Composite C1 Blog
Geo DNS and Windows Azure making your CMS faster
Imagine a setup with 6 web servers, load balancing traffic. Two servers in Europe, two in North America and two in South East Asia – all three groups running with a 99.99% uptime guarantee. Using Geo DNS features, visitors are directed to the nearest server, ensuring optimal response times. If you think this setup is advanced and expensive, make a price guess and read on – you are in for a small chock.
The task to solve
First a little background: When you launch your C1 Console you are greeted with a start screen containing recent news, helpful links and user tweets about Composite C1. This is loaded from one of our servers, ensuring the content is up to date. Until recently the content have been server from a web server running in Denmark (that’s where we come from) and if have been sitting far away from Denmark the start screen load time could be affected. If the latency is above a certain threshold (500 ms maximum for a completed http request), the start screen content will be skipped entirely to ensure our users are not blocked from starting their content management tool.

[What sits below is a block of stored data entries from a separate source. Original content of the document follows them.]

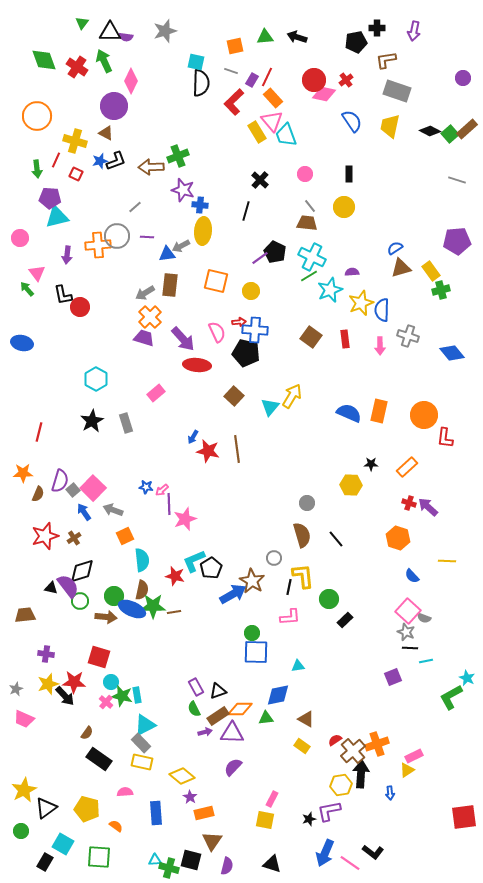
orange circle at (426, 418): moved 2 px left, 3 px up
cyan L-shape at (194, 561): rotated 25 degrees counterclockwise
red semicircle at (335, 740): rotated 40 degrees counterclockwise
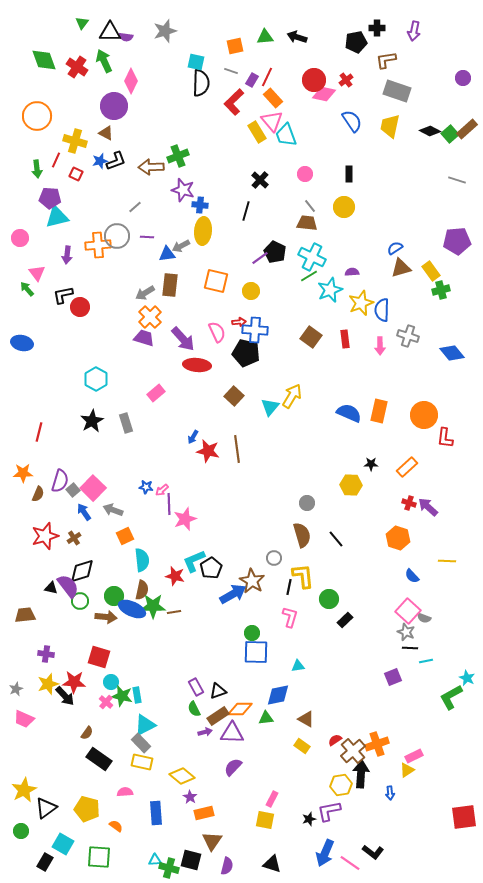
black L-shape at (63, 295): rotated 90 degrees clockwise
pink L-shape at (290, 617): rotated 70 degrees counterclockwise
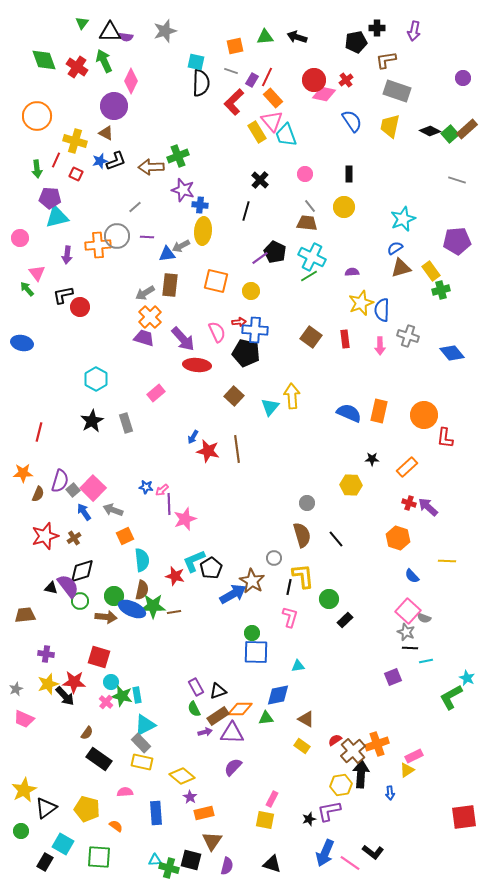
cyan star at (330, 290): moved 73 px right, 71 px up
yellow arrow at (292, 396): rotated 35 degrees counterclockwise
black star at (371, 464): moved 1 px right, 5 px up
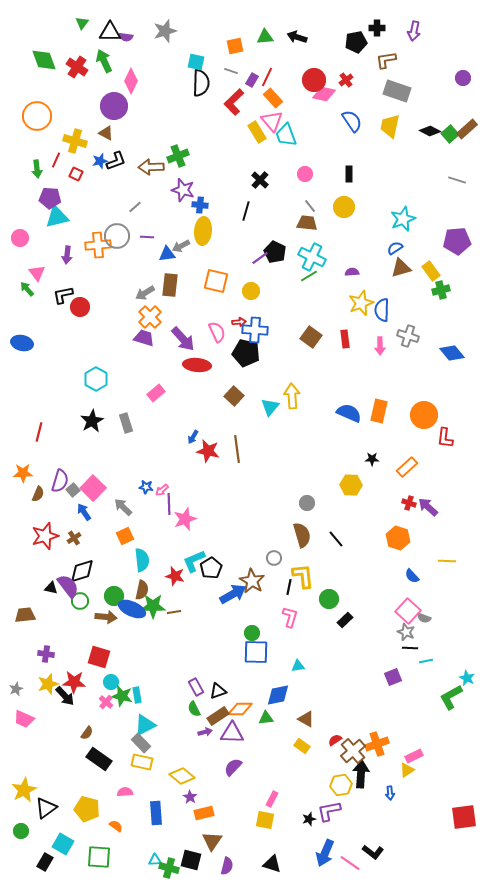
gray arrow at (113, 510): moved 10 px right, 3 px up; rotated 24 degrees clockwise
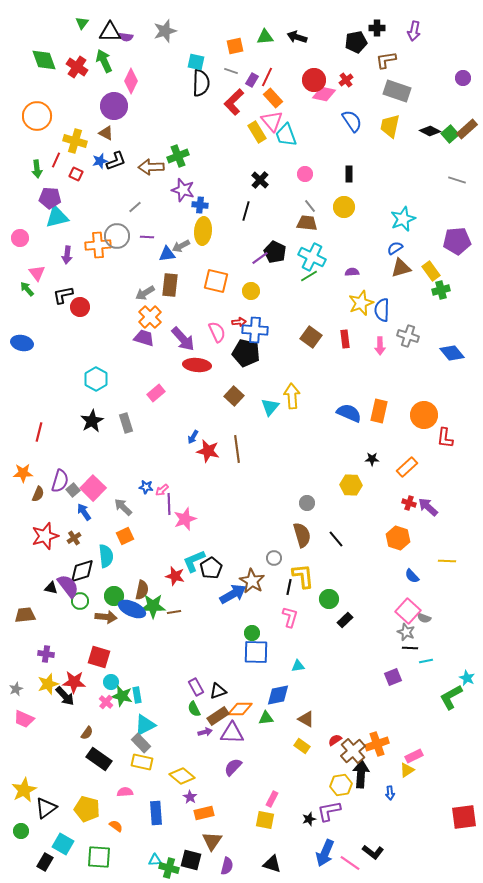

To make sure that the C1 Console start screen loads and it loads fast no matter where you are sitting, we looked around for a solution which would fit our wallet (we do open source software and have no investors) and would enable us to serve people well across the globe.
What was on the shelve
Obviously we maintain the C1 Console start screen content in our own CMS – Composite C1 - and with the existing investment we have done in enabling our CMS to run on Windows Azure we have different ways to deploy and maintain content on this platform. Windows Azure has data centers placed around the globe which make it a perfect fit for serving content to different parts of the world.
DNS turns a host name like www.composite.net into an IP number and geo based DNS will give different IP numbers depending on the geographical location of the entity querying for the IP. This means that you can point visitors from Australia to a server running in South East Asia and Canadians to a North American one.
There are different geo DNS service providers – some are priced at $600 per month, some probably more while at least one offer geo DNS for free. We chose the last one and so far we are very happy with them, you can find them at http://www.geoscaling.com/.
This map show how we configured the DNS - we used a latitude and longitude based feature, but geoscaling lets you resolve IP in a lot of different ways.
If you visit http://c1console.composite.net/ you will be sent to one of the three locations shown below, depending on which one is closest:
The Composite C1 and Azure setup
One of the ways you can deploy Composite C1 on Windows Azure is shown in the diagram below – you push your website files to the Azure blob storage and then deploy any number of web roles to any number of geographical locations. The Azure web role package you deploy is a standard package that you configure with a blob storage connection string. When deployed web roles will pull down the website content from the blob and when loaded start serving web requests.
We have a local Composite C1 running where we can do changes to content, design, data schemas, code and install C1 Packages and new versions of the CMS. When we have something we wish to share with the world a button in the CMS will sync any changes made to the blob storage.
A few times a minute the web roles will check the blob store for updates and - if changes are found –download changes and deploy those changes to the local website. The time it takes to download changes vary based on the amount of changes and the distance between web role and blob store - we have our store in an European data center and accessing this is visibly slower when done from an Asian web role
Scalability, data store and state
In our setup the public facing website has no state that needs to be shared across instances. The CMS data is stored using our default XML data provider and there is no dependency between the blob storage and running the web site (only for pushing updates). This makes web roles very autonomous and if you deploy on two or more web roles at each geographical location you have no single point of failure and there is no shared resource preventing this model from scaling.
If the need to share state across web roles should arise nothing in this deployment model should prevent us from building the required features and use services like the blob storage and SQL Azure to store files and data managed from the public facing sites.
What did it cost?
We are running 6 extra small web role instances on Windows Azure – this costs approximately $280 per month – all inclusive. The Geo DNS service is free and the Composite C1 Azure tools are around $50 per month.
This brings the total costs of this setup to $330 per month. There is no starter fee.